An agreement could be announced within weeks, though no final decision has been made and the talks may still fall apart, the people said, asking not to be identified as the matter is private. A spokeswoman for Bats, a company whose shares only started trading April following a long-awaited initial public offering, declined to comment. A representative for Chicago-based CBOE, which was founded in 1973, didn’t respond to a request for comment.

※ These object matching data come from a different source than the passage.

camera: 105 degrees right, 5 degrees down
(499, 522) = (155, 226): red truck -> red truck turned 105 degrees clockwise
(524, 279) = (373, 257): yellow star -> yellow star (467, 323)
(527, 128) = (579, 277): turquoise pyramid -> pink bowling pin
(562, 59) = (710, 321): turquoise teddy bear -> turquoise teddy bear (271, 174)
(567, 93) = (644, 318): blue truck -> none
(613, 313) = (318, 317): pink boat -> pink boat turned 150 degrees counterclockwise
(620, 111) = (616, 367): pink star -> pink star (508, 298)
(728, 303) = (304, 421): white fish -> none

After news of the negotiations broke, shares of Bats surged 20 percent to $31.74 at 11:09 a.m. New York time Friday, the biggest rally since its IPO. CBOE rose 1.3 percent. KCG Holdings Inc., Bats’s largest shareholder, advanced 7 percent. Its CEO, Daniel Coleman, said this month that the electronic trading firm plans to start liquidating its Bats stake in October to fund buybacks.
Buying Bats would push CBOE beyond options and related futures contracts, a niche -- albeit a profitable one for the company -- compared with the areas where Bats does business. Bats is the second-biggest exchange operator in U.S. stocks, the largest in European equities and last year got into the $5.1-trillion-a-day currencies industry.

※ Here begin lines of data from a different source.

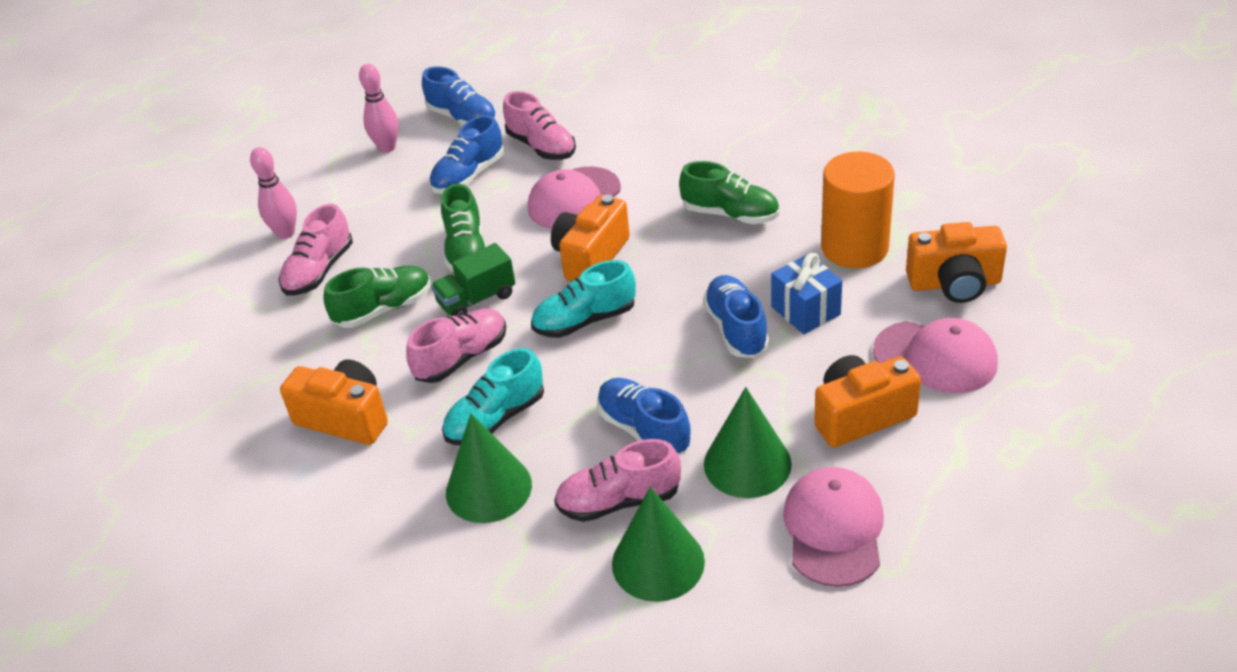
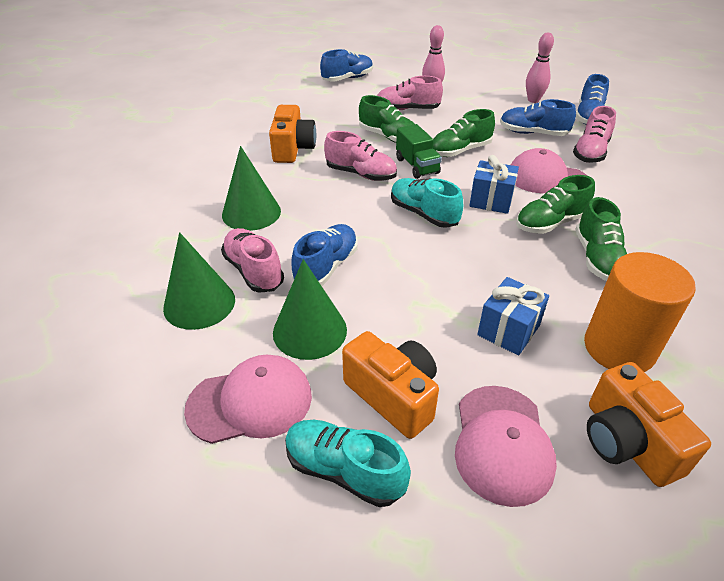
camera: 65 degrees right, 0 degrees up
(476, 299) = (417, 166): green truck -> green truck turned 150 degrees counterclockwise
(496, 419) = (312, 200): turquoise shoe -> turquoise shoe (344, 471)
(590, 257) = (491, 201): orange camera -> blue gift
(657, 226) = (550, 223): none -> green shoe
(736, 329) = (459, 292): blue shoe -> blue shoe (347, 79)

The two companies have vastly different roots. Lenexa, Kansas-based Bats was founded in 2005 by high-speed trader David Cummings of Tradebot Systems Inc., and its trading software is regarded as among the industry’s best. CBOE still runs open-outcry pits in Chicago, a throwback to an era when humans instead of computers drove trading -- though it does run the all-electronic C2 exchange, too. Bats runs a relatively lean operation because it operates in commoditized businesses, whereas CBOE enjoys monopolies in two key products: S&P 500 and VIX options.
Bats went public in April, completing an IPO four years after an error with the exchange operator’s own software foiled a first attempt to go public. Its shares are up 40 percent since the listing, valuing the company at about $2.6 billion. The Chicago Board Options Exchange, CBOE’s main market, is the largest U.S. options exchange. The company has a market value of about $5.6 billion.
CBOE would reclaim its market-share lead in U.S. options trading by purchasing Bats, edging out Nasdaq Inc. CBOE’s two exchanges plus Bats’s two options markets handle about 38 percent of industry volume. Nasdaq, which bought three options markets from Deutsche Boerse AG this year, handles about 36 percent.
Although Nasdaq surpassed CBOE in total trading, CBOE still holds the jewels of the options market: exclusive rights to contracts on the S&P 500 and VIX. Fierce price competition among exchanges has made most trading less lucrative. Anyone who wants to buy or sell Apple Inc. contracts, for instance, has 14 markets they can turn to. But traders must turn to CBOE to buy and sell S&P 500 and VIX options.
Acquiring Bats would give CBOE a foothold in the fast-growing business of exchange-traded funds. Bats Chief Executive Officer Chris Concannon predicted this year that ETF assets will grow fivefold by 2026 from about $2.7 trillion currently. CBOE already trades options linked to ETFs, but a deal with Bats would mean it could operate a venue for buying and selling the funds themselves, which trade like stocks.
“CBOE and Bats are an interesting combination,” said Andy Nybo, a partner at Tabb Group. “Obviously two different cultures, two different backgrounds.”
The talks between CBOE and Bats come as two of the world’s biggest exchanges, Deutsche Boerse and London Stock Exchange Group Plc, try to combine. “It’s not unexpected to see continued activity in the exchange space,” Nybo said. “Global exchanges as well as regional exchanges need to expand their footprint to grow their revenues, grow their business.”
This wouldn’t be CBOE’s first foray into U.S. stocks. It owned stakes in the CBOE Stock Exchange, which is now defunct, and the National Stock Exchange, which it no longer owns.